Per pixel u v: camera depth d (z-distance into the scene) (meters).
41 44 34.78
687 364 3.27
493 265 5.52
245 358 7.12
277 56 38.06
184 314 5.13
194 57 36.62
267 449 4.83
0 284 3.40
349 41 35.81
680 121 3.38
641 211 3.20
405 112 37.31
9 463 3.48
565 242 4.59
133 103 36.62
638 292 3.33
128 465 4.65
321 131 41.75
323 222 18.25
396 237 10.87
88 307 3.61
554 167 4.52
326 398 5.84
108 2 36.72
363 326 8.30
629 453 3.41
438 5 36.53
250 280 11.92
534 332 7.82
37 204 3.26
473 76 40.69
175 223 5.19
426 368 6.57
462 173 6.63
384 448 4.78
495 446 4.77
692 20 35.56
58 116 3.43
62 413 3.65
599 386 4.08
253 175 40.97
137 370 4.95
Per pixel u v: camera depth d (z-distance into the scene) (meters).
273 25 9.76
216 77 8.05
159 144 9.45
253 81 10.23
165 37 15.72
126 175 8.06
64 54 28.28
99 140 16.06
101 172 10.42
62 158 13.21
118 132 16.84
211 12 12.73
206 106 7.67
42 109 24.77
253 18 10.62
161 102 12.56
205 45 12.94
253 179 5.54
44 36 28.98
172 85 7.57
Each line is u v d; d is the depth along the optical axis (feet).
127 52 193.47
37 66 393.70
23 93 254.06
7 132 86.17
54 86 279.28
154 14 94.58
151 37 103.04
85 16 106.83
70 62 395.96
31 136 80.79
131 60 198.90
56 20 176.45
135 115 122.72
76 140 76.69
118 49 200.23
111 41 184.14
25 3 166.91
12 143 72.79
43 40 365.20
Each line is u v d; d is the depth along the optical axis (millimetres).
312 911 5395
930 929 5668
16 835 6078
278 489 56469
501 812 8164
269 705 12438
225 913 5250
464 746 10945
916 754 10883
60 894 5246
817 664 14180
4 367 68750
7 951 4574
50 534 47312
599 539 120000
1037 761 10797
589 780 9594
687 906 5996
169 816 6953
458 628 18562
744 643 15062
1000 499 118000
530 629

====

Task instructions: Your task is to gather all lines from the entries above that hold the word "depth".

Result below:
Per pixel u v: camera depth d (z-distance into the scene) (meters).
Per pixel u v: camera depth d (z-distance into the scene) (meters).
Each line is u v d; d is the depth along the optical axis (feet).
Each line is u v d; d is the depth along the optical axis (millimetres).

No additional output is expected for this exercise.